** Provided entries follows **

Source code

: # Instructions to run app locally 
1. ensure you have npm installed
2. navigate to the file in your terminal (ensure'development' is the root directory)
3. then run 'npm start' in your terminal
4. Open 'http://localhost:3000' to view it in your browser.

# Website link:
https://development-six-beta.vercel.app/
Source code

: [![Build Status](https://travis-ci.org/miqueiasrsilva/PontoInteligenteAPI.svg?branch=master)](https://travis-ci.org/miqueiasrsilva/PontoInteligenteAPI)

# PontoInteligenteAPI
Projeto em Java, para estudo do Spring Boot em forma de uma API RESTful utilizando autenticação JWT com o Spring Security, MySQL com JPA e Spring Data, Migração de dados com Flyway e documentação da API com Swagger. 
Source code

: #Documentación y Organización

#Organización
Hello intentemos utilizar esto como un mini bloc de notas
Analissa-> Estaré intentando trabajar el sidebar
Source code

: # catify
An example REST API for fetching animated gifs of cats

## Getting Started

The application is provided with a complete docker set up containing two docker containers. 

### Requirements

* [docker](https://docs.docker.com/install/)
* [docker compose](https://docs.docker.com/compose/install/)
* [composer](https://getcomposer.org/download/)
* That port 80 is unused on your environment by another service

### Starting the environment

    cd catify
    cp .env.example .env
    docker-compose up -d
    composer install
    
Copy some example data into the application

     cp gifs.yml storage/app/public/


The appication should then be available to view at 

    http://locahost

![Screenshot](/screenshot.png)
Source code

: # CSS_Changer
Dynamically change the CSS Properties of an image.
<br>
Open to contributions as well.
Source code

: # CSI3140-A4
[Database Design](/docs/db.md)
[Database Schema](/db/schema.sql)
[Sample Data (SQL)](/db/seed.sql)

** End of Provided entries **

Could you rewrite all of the items above, replacing every occurrence of "terminal" with "command line" and leaving everything else unchanged?

Exercise solution
Source code

: # Instructions to run app locally 
1. ensure you have npm installed
2. navigate to the file in your command line (ensure'development' is the root directory)
3. then run 'npm start' in your command line
4. Open 'http://localhost:3000' to view it in your browser.

# Website link:
https://development-six-beta.vercel.app/
Source code

: [![Build Status](https://travis-ci.org/miqueiasrsilva/PontoInteligenteAPI.svg?branch=master)](https://travis-ci.org/miqueiasrsilva/PontoInteligenteAPI)

# PontoInteligenteAPI
Projeto em Java, para estudo do Spring Boot em forma de uma API RESTful utilizando autenticação JWT com o Spring Security, MySQL com JPA e Spring Data, Migração de dados com Flyway e documentação da API com Swagger. 
Source code

: #Documentación y Organización

#Organización
Hello intentemos utilizar esto como un mini bloc de notas
Analissa-> Estaré intentando trabajar el sidebar
Source code

: # catify
An example REST API for fetching animated gifs of cats

## Getting Started

The application is provided with a complete docker set up containing two docker containers. 

### Requirements

* [docker](https://docs.docker.com/install/)
* [docker compose](https://docs.docker.com/compose/install/)
* [composer](https://getcomposer.org/download/)
* That port 80 is unused on your environment by another service

### Starting the environment

    cd catify
    cp .env.example .env
    docker-compose up -d
    composer install
    
Copy some example data into the application

     cp gifs.yml storage/app/public/


The appication should then be available to view at 

    http://locahost

![Screenshot](/screenshot.png)
Source code

: # CSS_Changer
Dynamically change the CSS Properties of an image.
<br>
Open to contributions as well.
Source code

: # CSI3140-A4
[Database Design](/docs/db.md)
[Database Schema](/db/schema.sql)
[Sample Data (SQL)](/db/seed.sql)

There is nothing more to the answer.